**Exercise instructions:** Lift every line from the entries that includes the word "lines".

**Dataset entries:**
::::::::::
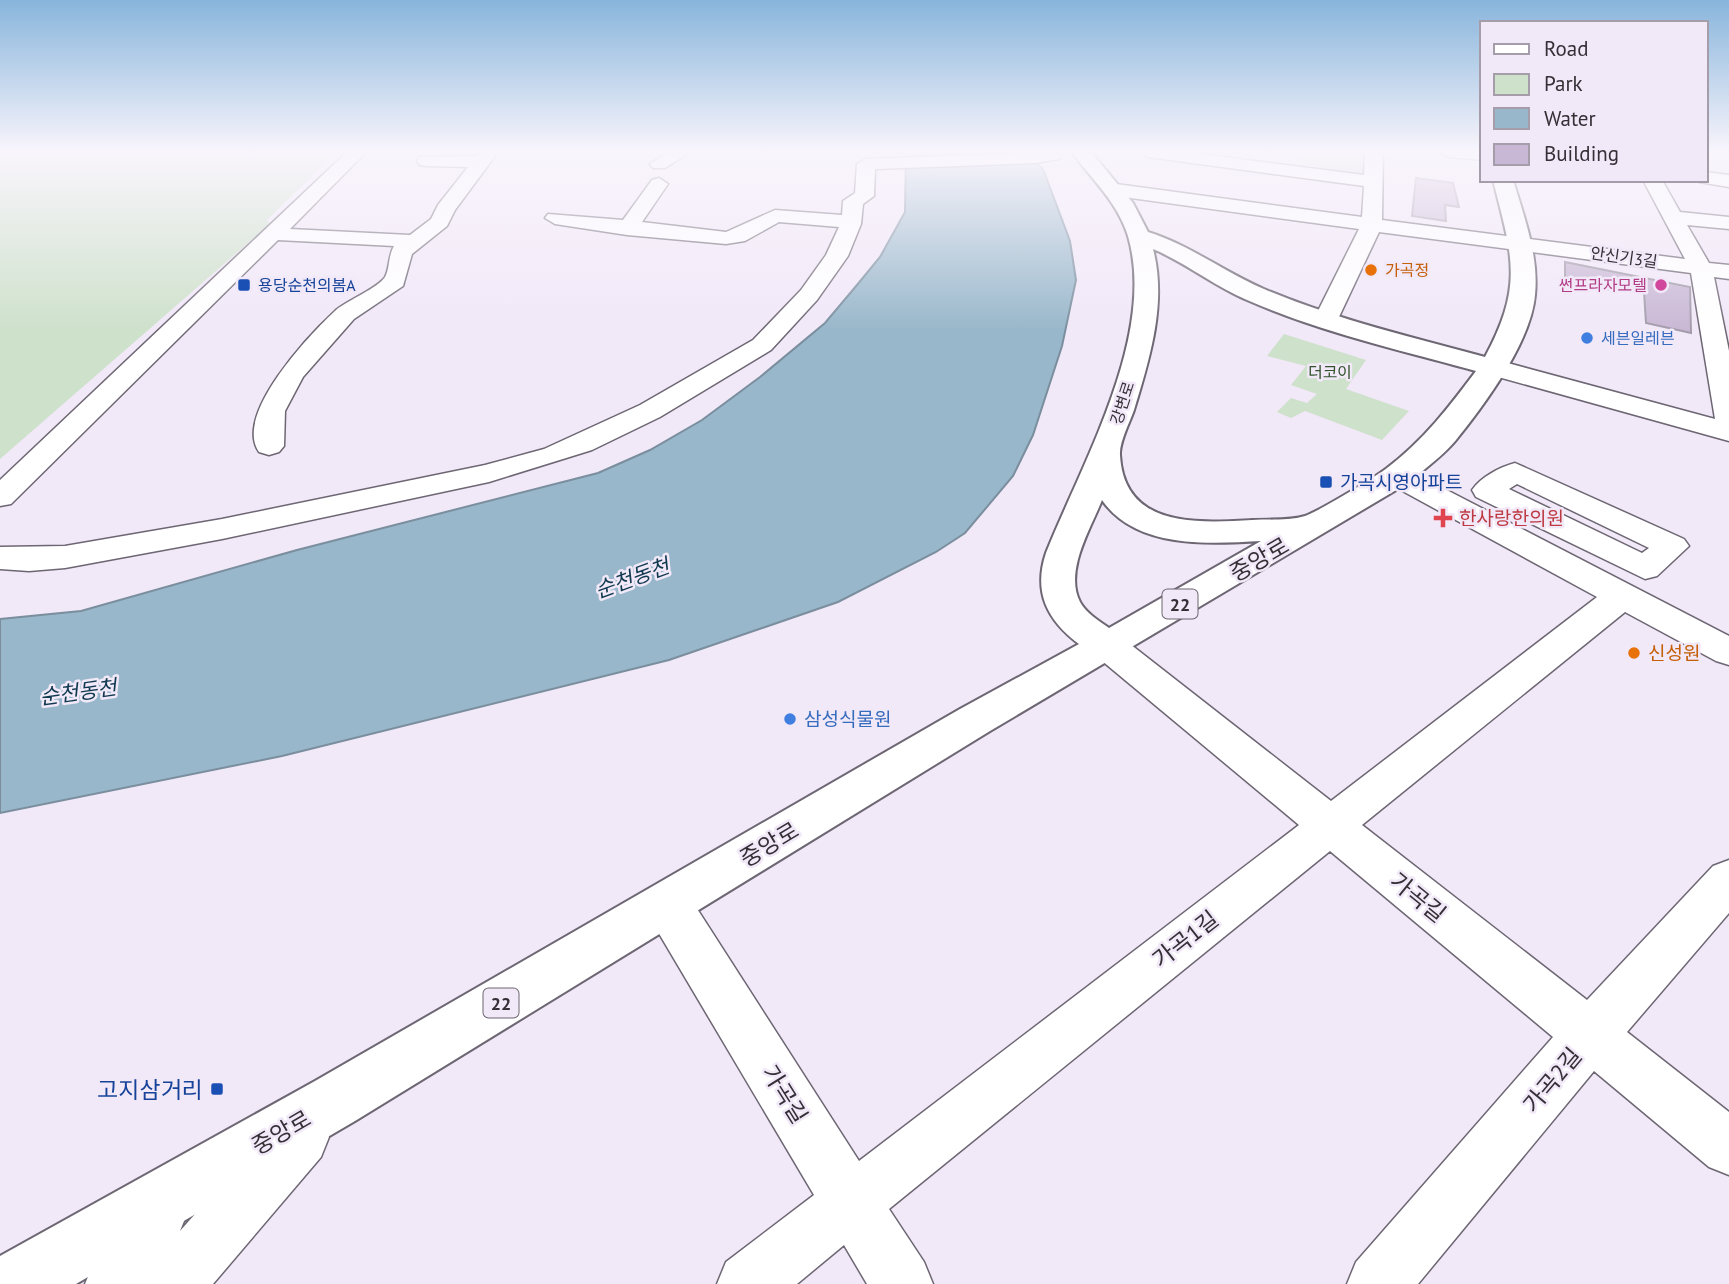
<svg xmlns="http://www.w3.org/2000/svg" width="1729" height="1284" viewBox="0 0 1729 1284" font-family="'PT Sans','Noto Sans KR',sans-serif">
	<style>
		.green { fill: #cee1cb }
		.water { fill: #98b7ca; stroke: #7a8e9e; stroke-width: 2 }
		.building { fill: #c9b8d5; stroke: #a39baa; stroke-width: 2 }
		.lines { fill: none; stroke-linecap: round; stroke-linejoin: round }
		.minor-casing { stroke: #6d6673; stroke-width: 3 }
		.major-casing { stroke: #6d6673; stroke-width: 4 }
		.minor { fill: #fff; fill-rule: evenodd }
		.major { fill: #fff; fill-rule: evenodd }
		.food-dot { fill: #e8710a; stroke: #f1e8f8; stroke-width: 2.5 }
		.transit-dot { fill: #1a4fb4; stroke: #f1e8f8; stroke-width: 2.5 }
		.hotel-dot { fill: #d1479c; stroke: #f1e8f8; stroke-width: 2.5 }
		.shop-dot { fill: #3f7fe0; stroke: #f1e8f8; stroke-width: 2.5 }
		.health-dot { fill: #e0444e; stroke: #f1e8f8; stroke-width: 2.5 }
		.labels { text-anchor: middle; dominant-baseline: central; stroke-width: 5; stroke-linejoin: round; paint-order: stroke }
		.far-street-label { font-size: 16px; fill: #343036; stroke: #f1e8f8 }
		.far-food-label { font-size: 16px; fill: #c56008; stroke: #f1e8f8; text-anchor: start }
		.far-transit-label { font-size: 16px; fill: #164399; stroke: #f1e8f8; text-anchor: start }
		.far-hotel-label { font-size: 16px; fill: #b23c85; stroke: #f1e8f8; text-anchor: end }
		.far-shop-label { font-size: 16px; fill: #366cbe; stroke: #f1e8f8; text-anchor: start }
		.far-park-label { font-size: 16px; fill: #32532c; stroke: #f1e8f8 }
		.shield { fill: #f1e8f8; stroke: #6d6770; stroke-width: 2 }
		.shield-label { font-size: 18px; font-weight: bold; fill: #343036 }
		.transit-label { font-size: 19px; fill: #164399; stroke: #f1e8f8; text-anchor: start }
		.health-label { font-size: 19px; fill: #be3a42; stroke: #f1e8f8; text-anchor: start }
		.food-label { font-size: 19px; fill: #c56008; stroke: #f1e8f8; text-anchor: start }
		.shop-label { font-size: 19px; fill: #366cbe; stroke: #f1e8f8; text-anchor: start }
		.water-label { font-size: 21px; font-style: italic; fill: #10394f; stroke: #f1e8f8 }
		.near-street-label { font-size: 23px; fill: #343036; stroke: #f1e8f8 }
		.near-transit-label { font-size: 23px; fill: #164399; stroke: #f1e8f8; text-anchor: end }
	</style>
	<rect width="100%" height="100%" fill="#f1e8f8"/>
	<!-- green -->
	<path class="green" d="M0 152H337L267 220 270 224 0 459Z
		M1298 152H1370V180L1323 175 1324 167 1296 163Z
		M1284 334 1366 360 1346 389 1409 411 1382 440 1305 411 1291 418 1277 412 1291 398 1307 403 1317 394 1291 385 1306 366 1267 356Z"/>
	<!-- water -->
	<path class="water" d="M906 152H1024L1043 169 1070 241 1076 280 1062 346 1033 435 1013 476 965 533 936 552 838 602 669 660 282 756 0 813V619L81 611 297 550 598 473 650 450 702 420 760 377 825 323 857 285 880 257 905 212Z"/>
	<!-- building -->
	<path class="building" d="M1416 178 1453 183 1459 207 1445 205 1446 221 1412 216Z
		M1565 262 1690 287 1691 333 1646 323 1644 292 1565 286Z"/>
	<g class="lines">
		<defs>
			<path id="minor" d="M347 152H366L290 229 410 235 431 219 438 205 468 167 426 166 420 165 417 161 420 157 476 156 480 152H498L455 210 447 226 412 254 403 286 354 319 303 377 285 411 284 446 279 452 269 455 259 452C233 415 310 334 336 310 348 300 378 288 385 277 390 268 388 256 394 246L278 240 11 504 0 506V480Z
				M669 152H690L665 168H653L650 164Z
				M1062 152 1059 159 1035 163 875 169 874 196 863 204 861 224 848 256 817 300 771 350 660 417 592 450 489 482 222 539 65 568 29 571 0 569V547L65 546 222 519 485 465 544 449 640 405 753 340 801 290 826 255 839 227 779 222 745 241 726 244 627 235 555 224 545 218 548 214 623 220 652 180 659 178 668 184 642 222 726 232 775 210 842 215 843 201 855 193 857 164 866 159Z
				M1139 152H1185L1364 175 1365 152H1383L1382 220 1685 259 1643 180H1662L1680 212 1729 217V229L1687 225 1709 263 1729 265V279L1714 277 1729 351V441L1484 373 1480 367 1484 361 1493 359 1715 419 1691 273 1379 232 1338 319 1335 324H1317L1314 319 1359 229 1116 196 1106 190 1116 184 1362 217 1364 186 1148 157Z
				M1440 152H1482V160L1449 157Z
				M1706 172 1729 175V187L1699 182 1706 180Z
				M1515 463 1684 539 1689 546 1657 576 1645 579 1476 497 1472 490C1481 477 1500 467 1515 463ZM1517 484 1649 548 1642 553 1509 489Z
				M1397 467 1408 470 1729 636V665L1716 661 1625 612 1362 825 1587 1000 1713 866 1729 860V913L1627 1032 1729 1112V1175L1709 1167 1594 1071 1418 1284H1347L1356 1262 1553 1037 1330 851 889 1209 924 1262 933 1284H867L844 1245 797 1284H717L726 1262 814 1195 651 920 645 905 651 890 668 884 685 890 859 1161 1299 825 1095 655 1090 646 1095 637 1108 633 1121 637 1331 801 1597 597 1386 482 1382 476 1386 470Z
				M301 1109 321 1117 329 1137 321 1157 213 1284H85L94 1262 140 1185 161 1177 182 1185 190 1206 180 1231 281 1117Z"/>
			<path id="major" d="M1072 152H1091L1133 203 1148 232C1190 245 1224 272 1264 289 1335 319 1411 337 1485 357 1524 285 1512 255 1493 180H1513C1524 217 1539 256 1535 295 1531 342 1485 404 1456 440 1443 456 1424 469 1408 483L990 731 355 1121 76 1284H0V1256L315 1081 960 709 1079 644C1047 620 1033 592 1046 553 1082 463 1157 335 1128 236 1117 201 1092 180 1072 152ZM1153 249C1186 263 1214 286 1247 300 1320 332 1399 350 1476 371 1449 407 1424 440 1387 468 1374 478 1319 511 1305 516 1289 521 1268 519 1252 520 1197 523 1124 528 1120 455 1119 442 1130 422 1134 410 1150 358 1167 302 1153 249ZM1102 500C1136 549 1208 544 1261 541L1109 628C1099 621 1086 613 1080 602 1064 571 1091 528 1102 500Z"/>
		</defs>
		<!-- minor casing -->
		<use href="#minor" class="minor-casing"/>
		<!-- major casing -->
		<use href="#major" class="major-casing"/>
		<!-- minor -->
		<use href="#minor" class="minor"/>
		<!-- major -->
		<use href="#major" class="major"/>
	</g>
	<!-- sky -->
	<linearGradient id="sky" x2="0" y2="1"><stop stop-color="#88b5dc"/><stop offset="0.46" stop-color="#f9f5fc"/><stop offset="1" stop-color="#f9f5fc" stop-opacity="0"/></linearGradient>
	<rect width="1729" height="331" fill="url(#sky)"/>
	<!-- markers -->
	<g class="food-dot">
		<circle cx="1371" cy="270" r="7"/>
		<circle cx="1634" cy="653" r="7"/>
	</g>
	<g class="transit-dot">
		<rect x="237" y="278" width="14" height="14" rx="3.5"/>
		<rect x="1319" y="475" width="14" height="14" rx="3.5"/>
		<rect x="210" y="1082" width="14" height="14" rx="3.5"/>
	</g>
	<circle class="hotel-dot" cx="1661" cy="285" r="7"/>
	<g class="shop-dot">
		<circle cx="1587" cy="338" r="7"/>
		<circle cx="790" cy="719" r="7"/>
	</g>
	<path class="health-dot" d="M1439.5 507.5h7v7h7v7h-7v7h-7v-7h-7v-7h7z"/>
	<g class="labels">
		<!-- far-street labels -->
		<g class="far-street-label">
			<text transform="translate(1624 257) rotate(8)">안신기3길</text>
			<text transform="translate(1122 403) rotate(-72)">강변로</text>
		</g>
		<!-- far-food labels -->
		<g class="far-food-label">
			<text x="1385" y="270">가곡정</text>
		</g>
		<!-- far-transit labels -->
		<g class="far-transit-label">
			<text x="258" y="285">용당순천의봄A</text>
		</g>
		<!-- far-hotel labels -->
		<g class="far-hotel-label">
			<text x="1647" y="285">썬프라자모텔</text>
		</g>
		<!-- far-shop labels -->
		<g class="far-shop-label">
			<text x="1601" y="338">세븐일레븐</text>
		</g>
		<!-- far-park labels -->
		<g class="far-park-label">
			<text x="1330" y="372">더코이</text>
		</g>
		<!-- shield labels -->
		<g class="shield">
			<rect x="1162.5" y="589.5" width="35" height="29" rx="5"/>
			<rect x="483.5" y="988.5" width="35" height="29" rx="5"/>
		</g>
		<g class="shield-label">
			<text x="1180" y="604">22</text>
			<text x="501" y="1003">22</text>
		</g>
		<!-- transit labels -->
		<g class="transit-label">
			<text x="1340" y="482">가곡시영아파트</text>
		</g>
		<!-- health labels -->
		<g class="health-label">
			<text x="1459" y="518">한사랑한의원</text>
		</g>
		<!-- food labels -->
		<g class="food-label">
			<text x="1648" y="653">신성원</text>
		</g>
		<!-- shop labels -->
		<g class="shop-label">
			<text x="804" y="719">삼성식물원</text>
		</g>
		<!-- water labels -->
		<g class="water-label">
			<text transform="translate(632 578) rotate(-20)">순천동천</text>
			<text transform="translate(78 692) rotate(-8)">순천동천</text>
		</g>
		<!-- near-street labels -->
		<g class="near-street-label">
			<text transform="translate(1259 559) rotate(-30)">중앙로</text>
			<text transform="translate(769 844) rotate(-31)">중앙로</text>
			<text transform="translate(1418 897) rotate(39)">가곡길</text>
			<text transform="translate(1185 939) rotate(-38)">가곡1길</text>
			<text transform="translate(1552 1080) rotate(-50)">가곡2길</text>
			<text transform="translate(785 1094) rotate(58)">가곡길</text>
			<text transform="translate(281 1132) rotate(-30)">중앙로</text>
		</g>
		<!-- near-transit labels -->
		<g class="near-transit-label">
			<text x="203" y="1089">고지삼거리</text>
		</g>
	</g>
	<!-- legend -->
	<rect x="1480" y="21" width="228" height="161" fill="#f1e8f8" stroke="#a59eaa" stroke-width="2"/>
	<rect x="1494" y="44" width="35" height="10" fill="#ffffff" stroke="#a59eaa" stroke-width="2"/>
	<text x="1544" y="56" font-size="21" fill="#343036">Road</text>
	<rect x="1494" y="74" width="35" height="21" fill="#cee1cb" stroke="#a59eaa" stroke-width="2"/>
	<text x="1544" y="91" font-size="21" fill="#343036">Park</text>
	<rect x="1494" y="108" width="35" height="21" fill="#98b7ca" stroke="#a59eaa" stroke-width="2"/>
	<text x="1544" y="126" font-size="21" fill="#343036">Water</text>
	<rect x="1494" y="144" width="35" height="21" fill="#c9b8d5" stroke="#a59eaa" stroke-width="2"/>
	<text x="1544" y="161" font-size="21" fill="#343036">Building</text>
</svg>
::::::::::
**Solution for this task:**
		.lines { fill: none; stroke-linecap: round; stroke-linejoin: round }
	<g class="lines">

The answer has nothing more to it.